- **EXERCISES**:
a – In the commentary on research fraud, in what year did the Diederik Stapel fraud case rock the psychology community?
b – Carry on the commentary on research fraud, picking up after its final sentence.

Why is there such enthusiasm for talking about faulty research practices, yet such reluctance to discuss deliberate deception? An analysis of the Diederik Stapel fraud case that rocked the psychology community in 2011 has given me some ideas (W. Stroebe et al. Perspect. Psychol. Sci. 7, 670–688; 2012). Fraud departs from community norms, so scientists do not want to think about it, let alone talk about it. It is even more uncomfortable to think about organized fraud that is so frequently associated with one country. This becomes a vicious cycle: because fraud is not discussed, people don’t learn about it, so they don’t consider it, or they think it’s so rare that it’s unlikely to affect them, and so papers are less likely to come under scrutiny. Thinking and talking about systematic fraud is essential to solving this problem. Raising awareness and the risk of detection may well prompt new ways to identify papers produced by systematic fraud.

Stored data
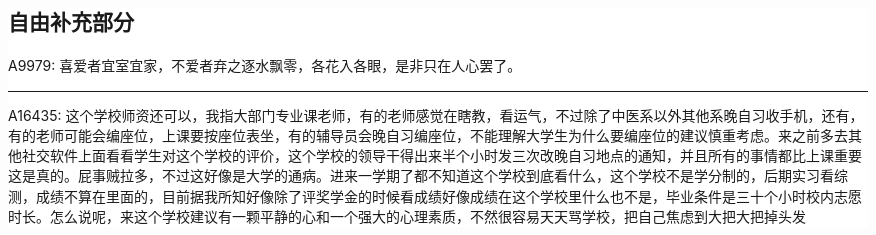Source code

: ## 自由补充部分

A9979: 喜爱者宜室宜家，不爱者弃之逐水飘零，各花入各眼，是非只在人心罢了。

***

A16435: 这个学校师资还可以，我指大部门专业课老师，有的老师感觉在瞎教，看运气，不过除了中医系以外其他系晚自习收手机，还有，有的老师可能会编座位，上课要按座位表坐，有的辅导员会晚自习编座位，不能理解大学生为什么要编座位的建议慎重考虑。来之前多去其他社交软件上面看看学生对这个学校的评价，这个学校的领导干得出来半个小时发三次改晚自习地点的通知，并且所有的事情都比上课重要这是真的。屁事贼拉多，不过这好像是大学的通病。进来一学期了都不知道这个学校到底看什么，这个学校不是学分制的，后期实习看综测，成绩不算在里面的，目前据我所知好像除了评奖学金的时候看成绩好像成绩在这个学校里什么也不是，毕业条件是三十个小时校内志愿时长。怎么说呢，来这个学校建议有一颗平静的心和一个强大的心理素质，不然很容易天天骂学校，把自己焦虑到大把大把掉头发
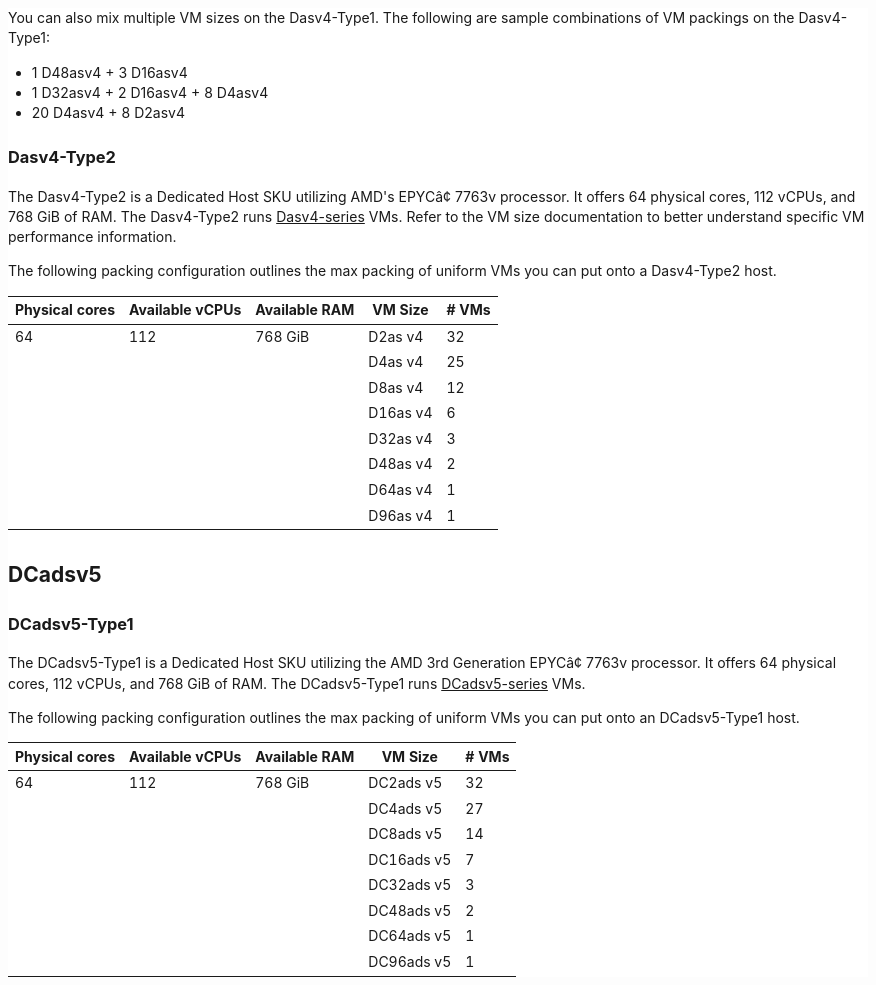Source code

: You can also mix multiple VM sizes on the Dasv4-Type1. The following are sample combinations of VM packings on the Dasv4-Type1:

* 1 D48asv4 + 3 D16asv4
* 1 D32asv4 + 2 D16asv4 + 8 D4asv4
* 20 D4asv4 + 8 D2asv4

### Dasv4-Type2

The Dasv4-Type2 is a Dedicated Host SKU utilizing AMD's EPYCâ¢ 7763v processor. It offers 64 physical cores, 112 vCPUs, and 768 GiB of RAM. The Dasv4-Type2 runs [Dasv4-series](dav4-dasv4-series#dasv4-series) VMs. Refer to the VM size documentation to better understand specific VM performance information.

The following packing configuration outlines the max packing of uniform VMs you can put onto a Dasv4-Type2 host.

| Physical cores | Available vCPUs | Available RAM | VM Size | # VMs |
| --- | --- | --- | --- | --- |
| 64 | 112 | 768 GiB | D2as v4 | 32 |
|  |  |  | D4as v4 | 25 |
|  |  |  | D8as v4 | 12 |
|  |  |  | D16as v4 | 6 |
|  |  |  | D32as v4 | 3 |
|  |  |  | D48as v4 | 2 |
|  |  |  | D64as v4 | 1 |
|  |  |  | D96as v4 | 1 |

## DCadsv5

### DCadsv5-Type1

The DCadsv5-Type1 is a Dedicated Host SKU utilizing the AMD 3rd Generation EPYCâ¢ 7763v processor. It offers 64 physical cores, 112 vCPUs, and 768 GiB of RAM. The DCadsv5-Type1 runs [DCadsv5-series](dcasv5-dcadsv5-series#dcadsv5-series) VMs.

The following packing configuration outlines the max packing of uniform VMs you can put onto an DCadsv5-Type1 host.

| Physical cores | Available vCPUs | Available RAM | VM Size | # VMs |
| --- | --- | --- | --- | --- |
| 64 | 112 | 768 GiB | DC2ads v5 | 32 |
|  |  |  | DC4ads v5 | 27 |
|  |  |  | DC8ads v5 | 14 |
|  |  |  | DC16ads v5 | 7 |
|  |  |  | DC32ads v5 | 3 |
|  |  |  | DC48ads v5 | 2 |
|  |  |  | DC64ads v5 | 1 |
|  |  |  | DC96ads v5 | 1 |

- **ANSWERS BY ITEM NUMBER**:
a – 2011

b –
Last year, China announced sweeping plans to curb research misconduct. That’s a great first step. Next should be a review of publication quotas and cash rewards, and the closure of ‘paper factories’.
Finally, efforts to police the literature need to be valued as highly as the publication of original data. It is more than ironic that systematic fraud is itself understudied. Like our environment, the literature is a commons, the care of which should be shouldered by all. National funding bodies should dedicate a proportion of their funds to developing, testing and implementing literature-screening approaches. Institutions need to implement faculty evaluations that are alert to fraudulently produced papers, with systems to discipline those found guilty of serious misconduct. Journals also need to devote more resources to monitoring the literature that they help to produce, and to purging it of faked science. They must respond to reported errors and be quick to investigate. They should encourage peer reviewers to be alert to the possibility of fraud and to describe reasonable suspicions.
We create the literature that we deserve. We must act against this under-recognized threat to valid science.
Nature 566, 9 (2019)